The problem with recursive calls is they look the same as regular calls to a function — i.e. you have to specify the name of the function and arguments. The obvious shortcoming is writing recursive lambda — in languages like C# you cannot do this. The second one looks trivial but distracts me — when I don’t have too elaborate function, let’s say 3­–5 lines, and I have to write another, very similar, one. Creating unified, more general, function for such short form is an overkill, so in all cases I remember I copy&paste the code changing important bits. But every time I do this, I have to pay special attention if I changed the recursive call — otherwise my program would be compiled without any error, yet this would introduce a bug into the code.

Skila forbids recursive calls by function name — you have to call “self” for recursive call. “self” does not mean “function(s) with this name”, it means “this function”.

This improves distinction when reading the code — if you see “self”, you know automatically there is recursion involved. If not — it is regular call.
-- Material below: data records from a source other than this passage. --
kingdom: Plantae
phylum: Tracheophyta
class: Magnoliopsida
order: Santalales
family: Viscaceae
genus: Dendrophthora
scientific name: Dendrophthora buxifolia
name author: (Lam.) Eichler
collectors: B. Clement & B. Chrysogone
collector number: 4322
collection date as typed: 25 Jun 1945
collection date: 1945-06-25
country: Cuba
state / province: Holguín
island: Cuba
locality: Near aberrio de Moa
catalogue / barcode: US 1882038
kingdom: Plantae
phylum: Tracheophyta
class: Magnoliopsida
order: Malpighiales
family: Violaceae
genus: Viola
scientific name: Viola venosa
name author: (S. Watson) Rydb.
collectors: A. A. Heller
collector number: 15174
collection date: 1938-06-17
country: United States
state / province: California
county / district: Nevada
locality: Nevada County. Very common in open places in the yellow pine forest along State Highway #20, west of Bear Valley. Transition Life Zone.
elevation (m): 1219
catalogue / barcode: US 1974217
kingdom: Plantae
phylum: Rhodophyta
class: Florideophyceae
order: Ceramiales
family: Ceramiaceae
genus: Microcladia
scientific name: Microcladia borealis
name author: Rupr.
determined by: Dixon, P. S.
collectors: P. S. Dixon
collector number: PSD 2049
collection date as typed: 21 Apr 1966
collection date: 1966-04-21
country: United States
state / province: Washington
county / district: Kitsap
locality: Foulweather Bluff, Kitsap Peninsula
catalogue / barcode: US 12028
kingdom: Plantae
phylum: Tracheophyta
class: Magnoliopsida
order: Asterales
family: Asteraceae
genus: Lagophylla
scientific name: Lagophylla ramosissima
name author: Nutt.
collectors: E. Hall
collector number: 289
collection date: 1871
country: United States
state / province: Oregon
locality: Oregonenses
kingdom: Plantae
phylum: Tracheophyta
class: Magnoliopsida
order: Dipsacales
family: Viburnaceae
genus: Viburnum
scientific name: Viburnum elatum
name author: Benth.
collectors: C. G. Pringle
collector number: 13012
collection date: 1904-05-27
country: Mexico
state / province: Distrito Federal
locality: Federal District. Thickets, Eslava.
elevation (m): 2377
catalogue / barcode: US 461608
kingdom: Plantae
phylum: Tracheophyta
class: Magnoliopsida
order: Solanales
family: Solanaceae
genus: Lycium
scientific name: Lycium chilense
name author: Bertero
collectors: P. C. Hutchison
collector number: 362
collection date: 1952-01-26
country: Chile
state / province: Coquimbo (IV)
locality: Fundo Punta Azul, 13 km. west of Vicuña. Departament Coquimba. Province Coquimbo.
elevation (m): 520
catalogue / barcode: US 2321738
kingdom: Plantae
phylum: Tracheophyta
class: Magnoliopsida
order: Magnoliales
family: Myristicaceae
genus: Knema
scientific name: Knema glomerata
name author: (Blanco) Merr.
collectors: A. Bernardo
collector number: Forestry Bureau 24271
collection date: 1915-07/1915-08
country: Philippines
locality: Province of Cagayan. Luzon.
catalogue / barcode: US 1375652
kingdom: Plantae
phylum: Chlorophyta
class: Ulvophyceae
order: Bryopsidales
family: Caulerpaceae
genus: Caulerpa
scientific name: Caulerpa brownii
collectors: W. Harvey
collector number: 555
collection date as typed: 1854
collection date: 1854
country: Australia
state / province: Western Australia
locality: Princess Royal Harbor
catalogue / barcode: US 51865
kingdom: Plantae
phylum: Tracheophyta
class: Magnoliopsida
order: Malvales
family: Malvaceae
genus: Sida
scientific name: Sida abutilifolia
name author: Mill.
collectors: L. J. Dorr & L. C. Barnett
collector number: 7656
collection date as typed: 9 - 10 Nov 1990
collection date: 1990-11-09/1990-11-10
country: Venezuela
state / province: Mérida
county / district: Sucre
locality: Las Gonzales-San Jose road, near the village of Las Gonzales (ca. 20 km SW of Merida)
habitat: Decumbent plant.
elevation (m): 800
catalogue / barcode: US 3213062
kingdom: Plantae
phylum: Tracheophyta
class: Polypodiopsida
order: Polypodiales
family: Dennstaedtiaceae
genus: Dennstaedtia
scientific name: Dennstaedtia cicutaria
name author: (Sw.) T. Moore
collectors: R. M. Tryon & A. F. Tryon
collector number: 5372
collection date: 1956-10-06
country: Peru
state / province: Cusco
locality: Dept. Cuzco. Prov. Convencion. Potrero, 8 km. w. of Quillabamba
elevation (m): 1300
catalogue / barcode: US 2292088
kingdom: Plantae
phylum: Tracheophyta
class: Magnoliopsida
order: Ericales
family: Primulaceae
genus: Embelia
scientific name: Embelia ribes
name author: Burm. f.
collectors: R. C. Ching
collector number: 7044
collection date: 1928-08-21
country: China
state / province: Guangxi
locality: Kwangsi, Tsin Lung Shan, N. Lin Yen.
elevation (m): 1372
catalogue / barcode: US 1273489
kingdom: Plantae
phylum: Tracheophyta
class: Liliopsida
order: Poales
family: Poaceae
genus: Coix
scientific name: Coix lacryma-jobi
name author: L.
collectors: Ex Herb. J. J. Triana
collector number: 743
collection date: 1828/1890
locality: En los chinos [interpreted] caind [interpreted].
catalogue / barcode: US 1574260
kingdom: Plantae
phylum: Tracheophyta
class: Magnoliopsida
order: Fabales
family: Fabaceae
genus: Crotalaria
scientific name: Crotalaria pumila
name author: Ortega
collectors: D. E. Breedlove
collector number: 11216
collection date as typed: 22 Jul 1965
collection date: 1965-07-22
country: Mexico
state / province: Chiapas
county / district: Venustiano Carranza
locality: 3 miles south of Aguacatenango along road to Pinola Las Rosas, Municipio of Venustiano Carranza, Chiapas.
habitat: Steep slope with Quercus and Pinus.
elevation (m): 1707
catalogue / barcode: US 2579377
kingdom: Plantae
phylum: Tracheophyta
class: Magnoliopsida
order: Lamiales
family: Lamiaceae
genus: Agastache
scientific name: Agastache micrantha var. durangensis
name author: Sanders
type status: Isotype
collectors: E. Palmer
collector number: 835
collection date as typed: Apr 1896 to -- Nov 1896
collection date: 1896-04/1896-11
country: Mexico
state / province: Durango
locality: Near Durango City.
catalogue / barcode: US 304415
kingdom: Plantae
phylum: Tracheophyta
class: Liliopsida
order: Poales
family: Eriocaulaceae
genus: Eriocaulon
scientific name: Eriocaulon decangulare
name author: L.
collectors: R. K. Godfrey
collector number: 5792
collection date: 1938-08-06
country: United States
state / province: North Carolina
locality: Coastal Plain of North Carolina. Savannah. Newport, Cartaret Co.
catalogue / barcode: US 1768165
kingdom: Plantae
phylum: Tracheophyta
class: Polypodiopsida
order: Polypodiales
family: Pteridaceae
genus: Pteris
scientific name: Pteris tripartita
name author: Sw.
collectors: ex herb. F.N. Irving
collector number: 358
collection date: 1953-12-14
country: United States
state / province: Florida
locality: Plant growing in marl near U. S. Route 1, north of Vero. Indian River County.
In the second case, the workflow could still be recursive (via cross calls), but checking this is out of scope of compiler (and there is no purpose anyway).

There is also another type of call with improved visual factor — a call to closest base method in class inheritance tree. When writing descendant “SayIt” method instead of using the name:

base.SayIt("hello world");

call “super”:

super("hello world");

and the “same” method will be invoked, but implemented in ancestor class.